I'm working on a pipeline that needs to filter out similarity values >= 90.00 for left flanking region and difference values >= 50.00 for right flanking region , here's the code snippet I wrote to find that :
files=['Arr-Right(Aestivum_Japonica).dst','Arr-Left(Aestivum_Japonica).dst']
for I in range(len(files)):
name=files[i][files[i].find("-")+1:files[i].find(".")]
retrieved=open("Rtrv-"+name+".csv",'w',newline='')
retrieved.write(str('{0:^14}\t{1:^8}\t{2:^10}\n'.format(str("Similarity (%)"),str("Query ID"),str("Subject ID"))))
data=np.genfromtxt(files[i])
for row_idx, row in enumerate(data):
for col_idx, element in enumerate(row):
if row_idx >= col_idx :
continue
elif ("Left" in name and element>=90.000000):
retrieved.write(str('{0:10.6f}\t{1:0d}\t{2:0d}\n'.format(element,row_idx,col_idx)))
elif ("Right" in name and (100-element)>=50.000000) :
retrieved.write(str('{0:10.6f}\t{1:0d}\t{2:0d}\n'.format(element,row_idx,col_idx)))
retrieved.close()
My question is about the correctness of the equation I used : Is it simply (100-element)>=50.000000
or am I missing something ?!
Thanks in advance
Edited : to add the list of file names to the code snippet
Would someone help me with this , please ?!
I really need to get the right answer , thank you all .
Looks good to me, though I don't understand the first 4 lines of code. Maybe explain the code a little bit?

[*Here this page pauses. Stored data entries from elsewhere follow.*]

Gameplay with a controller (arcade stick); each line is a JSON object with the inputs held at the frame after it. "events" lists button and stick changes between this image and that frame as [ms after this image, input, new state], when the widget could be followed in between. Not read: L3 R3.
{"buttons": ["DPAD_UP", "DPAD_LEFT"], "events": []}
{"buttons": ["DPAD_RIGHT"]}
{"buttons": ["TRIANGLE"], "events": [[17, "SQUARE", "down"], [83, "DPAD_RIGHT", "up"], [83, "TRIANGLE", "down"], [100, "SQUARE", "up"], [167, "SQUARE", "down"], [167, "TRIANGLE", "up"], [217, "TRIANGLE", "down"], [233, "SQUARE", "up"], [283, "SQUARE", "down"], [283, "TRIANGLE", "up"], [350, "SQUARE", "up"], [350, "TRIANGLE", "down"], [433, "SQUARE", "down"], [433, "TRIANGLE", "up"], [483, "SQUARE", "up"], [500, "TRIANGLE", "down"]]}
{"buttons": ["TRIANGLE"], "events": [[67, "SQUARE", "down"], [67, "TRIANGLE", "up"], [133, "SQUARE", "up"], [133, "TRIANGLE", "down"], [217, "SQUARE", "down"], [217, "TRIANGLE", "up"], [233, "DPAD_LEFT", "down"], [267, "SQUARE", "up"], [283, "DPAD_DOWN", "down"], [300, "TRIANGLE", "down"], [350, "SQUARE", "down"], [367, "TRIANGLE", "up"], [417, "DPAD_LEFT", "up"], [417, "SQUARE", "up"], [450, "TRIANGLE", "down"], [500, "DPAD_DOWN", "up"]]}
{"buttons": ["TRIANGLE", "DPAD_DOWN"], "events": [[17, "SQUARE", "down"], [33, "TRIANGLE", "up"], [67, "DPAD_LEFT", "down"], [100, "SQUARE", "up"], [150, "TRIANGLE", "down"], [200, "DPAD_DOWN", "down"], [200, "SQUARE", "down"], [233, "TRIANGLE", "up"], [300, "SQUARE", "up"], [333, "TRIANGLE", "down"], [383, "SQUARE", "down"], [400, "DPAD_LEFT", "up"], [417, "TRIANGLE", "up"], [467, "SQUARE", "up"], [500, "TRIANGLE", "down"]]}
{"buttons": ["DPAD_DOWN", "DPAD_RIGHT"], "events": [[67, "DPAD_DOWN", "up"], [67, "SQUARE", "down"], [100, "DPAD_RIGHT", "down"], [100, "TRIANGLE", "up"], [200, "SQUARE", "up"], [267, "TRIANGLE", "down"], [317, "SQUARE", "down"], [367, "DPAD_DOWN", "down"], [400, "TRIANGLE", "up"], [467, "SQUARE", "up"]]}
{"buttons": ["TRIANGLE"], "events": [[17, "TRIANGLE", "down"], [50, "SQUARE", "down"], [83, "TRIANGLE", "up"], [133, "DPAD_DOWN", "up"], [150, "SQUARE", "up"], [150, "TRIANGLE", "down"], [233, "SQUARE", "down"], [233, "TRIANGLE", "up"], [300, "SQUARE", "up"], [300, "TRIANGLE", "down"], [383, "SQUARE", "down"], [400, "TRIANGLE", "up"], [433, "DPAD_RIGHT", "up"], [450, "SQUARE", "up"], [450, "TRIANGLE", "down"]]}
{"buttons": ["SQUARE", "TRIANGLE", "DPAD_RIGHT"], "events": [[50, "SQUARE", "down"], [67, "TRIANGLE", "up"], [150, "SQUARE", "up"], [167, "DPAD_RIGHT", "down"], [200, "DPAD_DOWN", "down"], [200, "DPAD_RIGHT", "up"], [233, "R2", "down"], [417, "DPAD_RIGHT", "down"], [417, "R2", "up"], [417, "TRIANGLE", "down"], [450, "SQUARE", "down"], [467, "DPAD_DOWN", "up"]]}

@RamRS... The first 4 lines iterates over a list of matrices file names , process the file name to eliminate some prefix I added earlier to distinguish them from other files , add a new prefix to the retrieved result's file name , open it for writing and add some header before starting the filtering part .
I wrote it that way to avoid overwriting and have the final file names clear from prefixes and suffixes , that's all :)
Oh, I see. Does the code work?
@RamRS...Yes , it works perfectly :D
I'm afraid of having concept error in that equation , can you please confirm it's correctness for me ?!
That is what I was wondering as well, but I guess 100-similarity is a crude measure of dissimilarity. How else would you find a quantifying parameter for difference from similarity matrices?